YOUR INSTRUCTIONS » Write out the records word for word, with no pictures.

PROVIDED ENTRIES »

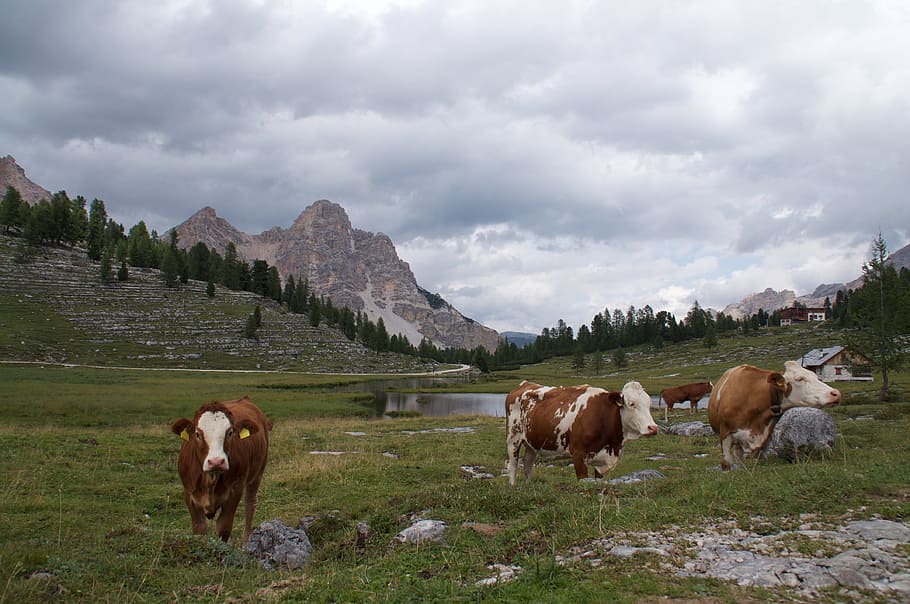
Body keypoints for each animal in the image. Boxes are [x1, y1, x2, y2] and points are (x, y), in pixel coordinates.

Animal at [170, 396, 272, 542]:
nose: (216, 462)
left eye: (230, 433)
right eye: (197, 434)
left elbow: (223, 528)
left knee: (250, 504)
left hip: (257, 474)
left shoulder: (234, 493)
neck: (210, 480)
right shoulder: (189, 494)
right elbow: (199, 529)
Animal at [505, 380, 659, 485]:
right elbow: (583, 480)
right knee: (513, 464)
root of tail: (524, 384)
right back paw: (513, 486)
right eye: (632, 403)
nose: (653, 428)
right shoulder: (578, 454)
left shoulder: (601, 460)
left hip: (531, 442)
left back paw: (527, 485)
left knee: (527, 463)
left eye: (649, 404)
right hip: (513, 438)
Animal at [707, 361, 841, 470]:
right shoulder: (725, 434)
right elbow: (726, 463)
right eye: (799, 378)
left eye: (816, 376)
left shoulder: (764, 436)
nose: (836, 394)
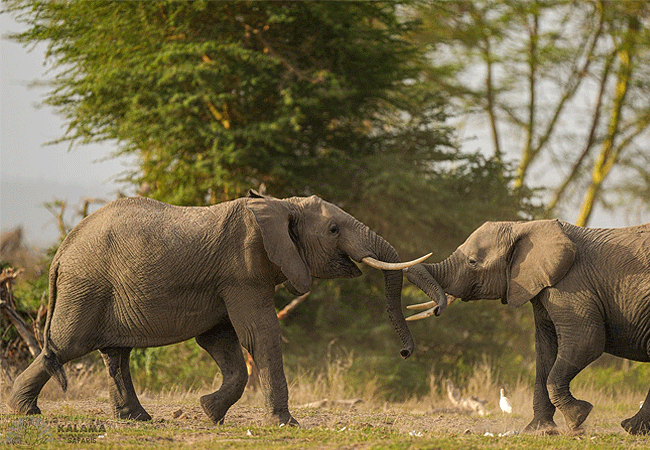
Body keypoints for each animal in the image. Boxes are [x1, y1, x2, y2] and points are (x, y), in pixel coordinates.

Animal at [7, 190, 438, 426]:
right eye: (333, 230)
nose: (405, 352)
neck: (281, 205)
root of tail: (61, 250)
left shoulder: (231, 279)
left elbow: (220, 340)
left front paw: (208, 412)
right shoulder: (243, 268)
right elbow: (259, 334)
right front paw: (286, 424)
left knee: (115, 354)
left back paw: (136, 419)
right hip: (86, 287)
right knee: (67, 346)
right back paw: (24, 411)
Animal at [405, 219, 650, 435]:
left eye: (472, 261)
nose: (438, 309)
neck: (523, 226)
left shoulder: (571, 286)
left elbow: (587, 341)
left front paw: (578, 418)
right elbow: (545, 351)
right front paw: (540, 430)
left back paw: (630, 429)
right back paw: (633, 429)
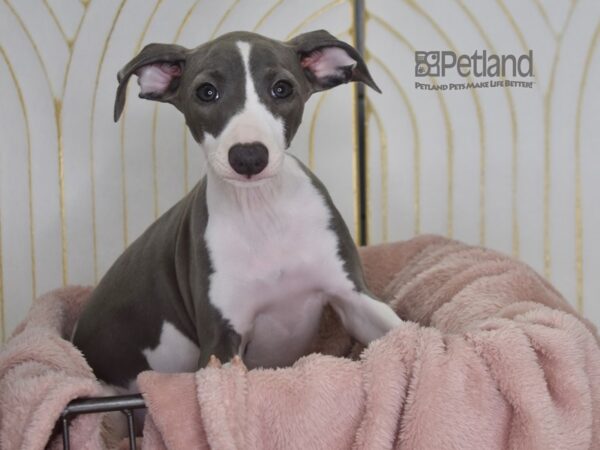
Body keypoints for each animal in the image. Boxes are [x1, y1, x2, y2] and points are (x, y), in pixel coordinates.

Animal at [74, 29, 404, 392]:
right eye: (206, 92)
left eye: (282, 88)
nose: (248, 157)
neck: (262, 212)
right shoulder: (220, 342)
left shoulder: (353, 296)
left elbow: (404, 333)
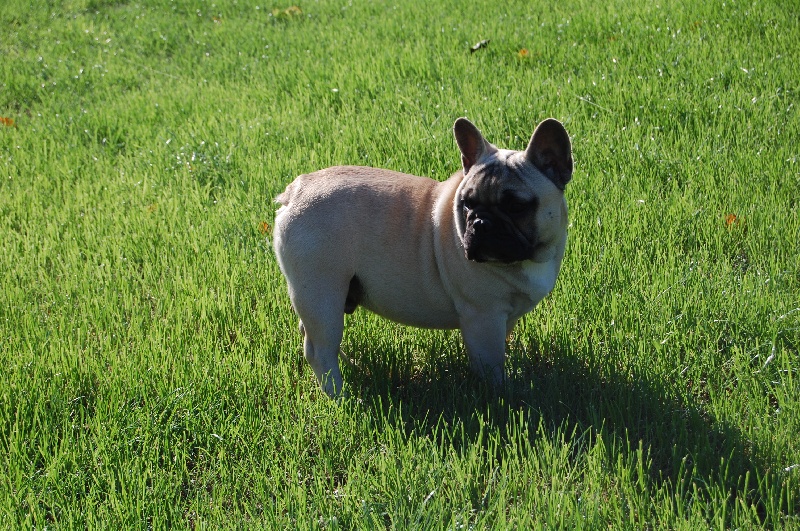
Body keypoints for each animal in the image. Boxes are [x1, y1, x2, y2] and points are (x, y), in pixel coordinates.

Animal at [273, 117, 572, 396]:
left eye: (516, 206)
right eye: (467, 204)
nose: (481, 223)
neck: (527, 258)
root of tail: (296, 191)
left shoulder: (505, 318)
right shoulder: (484, 318)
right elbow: (492, 366)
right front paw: (501, 395)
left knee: (310, 333)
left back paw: (351, 367)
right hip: (322, 295)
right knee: (320, 350)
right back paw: (340, 396)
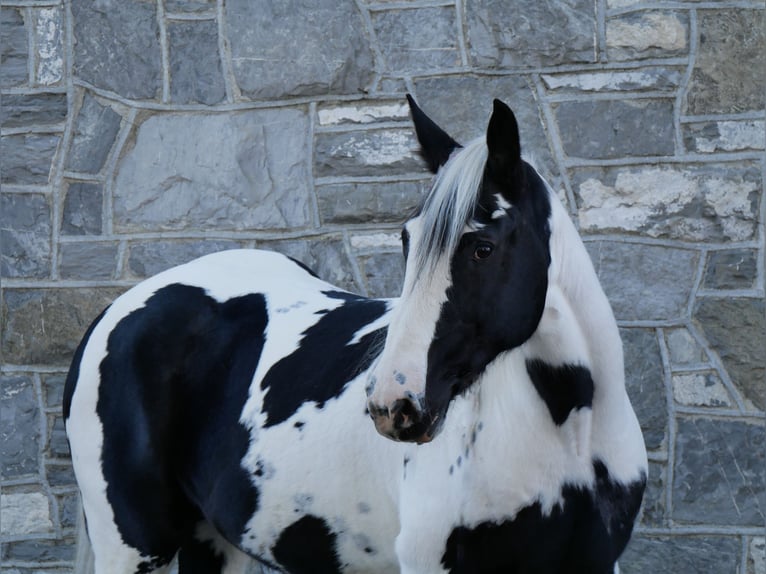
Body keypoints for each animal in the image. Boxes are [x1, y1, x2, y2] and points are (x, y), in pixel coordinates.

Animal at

COMPLETED TASK »
Body keypoints for each animal in the image. Boxes are [x1, y1, x2, y2] and points are (x, y), in pixel coordinates.

Animal at [170, 396, 272, 542]:
nose: (216, 462)
left eye: (230, 433)
right eye: (197, 434)
left elbow: (223, 528)
left knee: (250, 504)
left hip: (257, 474)
left shoulder: (234, 493)
neck: (210, 480)
right shoulder: (189, 494)
right elbow: (199, 529)
Animal at [505, 380, 659, 485]:
right elbow: (583, 480)
right knee: (513, 464)
root of tail: (524, 384)
right back paw: (513, 486)
right eye: (632, 403)
nose: (653, 428)
right shoulder: (578, 454)
left shoulder: (601, 460)
left hip: (531, 442)
left back paw: (527, 485)
left knee: (527, 463)
left eye: (649, 404)
right hip: (513, 438)
Animal at [707, 361, 841, 470]:
right shoulder: (725, 434)
right elbow: (726, 463)
right eye: (799, 378)
left eye: (816, 376)
left shoulder: (764, 436)
nose: (836, 394)
Body keypoints for each animal in the image. Boxes are [x1, y1, x2, y2] and points are (x, y), in pixel coordinates.

Animal at [7, 190, 438, 426]:
right eye: (333, 230)
nose: (405, 352)
neck: (281, 205)
root of tail: (61, 250)
left shoulder: (231, 279)
left elbow: (220, 340)
left front paw: (208, 412)
right shoulder: (243, 268)
right elbow: (259, 334)
right front paw: (286, 424)
left knee: (115, 354)
left back paw: (136, 419)
right hip: (86, 287)
right knee: (67, 346)
right back paw: (24, 411)
Animal at [405, 219, 650, 435]:
left eye: (472, 261)
nose: (438, 309)
neck: (523, 226)
left shoulder: (571, 286)
left elbow: (587, 341)
left front paw: (578, 418)
right elbow: (545, 351)
right front paw: (540, 430)
left back paw: (630, 429)
right back paw: (633, 429)
Body keypoints for each animal in the image. Boxes are [x1, y1, x2, y2] and points are (x, y), in pixel coordinates.

Animal at [74, 29, 404, 392]:
right eye: (206, 92)
left eye: (282, 88)
nose: (248, 157)
neck: (262, 212)
right shoulder: (220, 342)
left shoulder: (353, 296)
left elbow: (404, 333)
Body keypoints for each animal in the image. Boxes are [x1, y1, x2, y2] and points are (x, y), in pixel coordinates.

Animal at [273, 117, 572, 396]:
left eye: (516, 206)
right eye: (467, 204)
nose: (481, 223)
neck: (527, 258)
root of tail: (296, 191)
left shoulder: (505, 318)
right shoulder: (484, 318)
right elbow: (492, 366)
right front paw: (501, 395)
left knee: (310, 333)
left back paw: (351, 367)
right hip: (322, 295)
right knee: (320, 350)
right back paw: (340, 396)
Body keypoints for each animal in the image. Boxes are [x1, y1, x2, y2] and points are (x, y), in pixel coordinates.

Animal at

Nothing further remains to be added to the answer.